What's particularly enlightening here is the reaction of his "wicked friends." When Eleazar chooses God over men, his goodness shows their own cowardice, and so they respond, not with conversion, but with anger. The very existence of the good admonishes the evil. Eleazar didn't tell anyone else not to eat the meat, but his example was a rebuke to those who obeyed the earthly king rather than the King of Kings. Evil cannot tolerate good! Evil loves company.

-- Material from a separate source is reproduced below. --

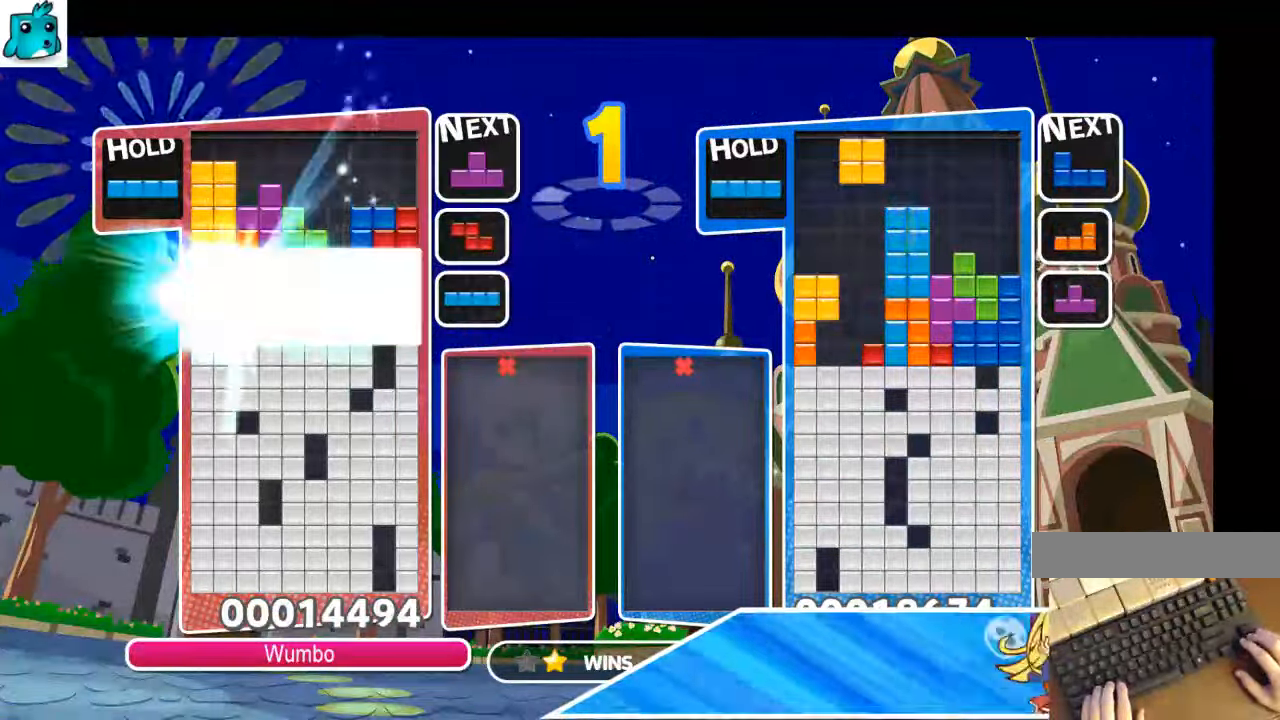
{"keys": [], "events": []}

One of the greatest challenges to courage today occurs in the family. How many parents affirm their children's homosexuality including same-sex unions, celebrate the invalid marriages of their children outside the Church, even let their children shack up and fornicate in their own homes. One mother, a daily communicant, shocked me when she said she and her husband were celebrating the invalid wedding of their daughter at their home. She noticed my shock and said, "What am I supposed to do; alienate my daughter?" I didn't respond but the answer is, of course, "Would you rather alienate God?" Why should children come back to the Church when their parents bless their sins?
Of course we are called to love our children unconditionally. We were a shelter home for women in crisis pregnancies for about fifteen years. A few of them had been thrown out by their parents. I found that parental reaction sad. But you don't do children any favors by confirming them in their sin either. True love embraces and then admonishes. Jesus showed us the correct position with both the woman taken in adultery and the woman at the well. He treated them with respect and compassion, but told them to stop sinning.
It takes courage to tell our children the truth and risk their estrangement. We know what happened to Jesus when He bore witness to the truth. He was rejected. We shouldn't be surprised when we experience the same thing. Nevertheless, with the help of the Holy Spirit and our guardian angels and patron saints we can do the will of the Father despite pain and suffering. Let us all pray for the courage to stay in the fight no matter the wounds and trust in God to bring about the victory.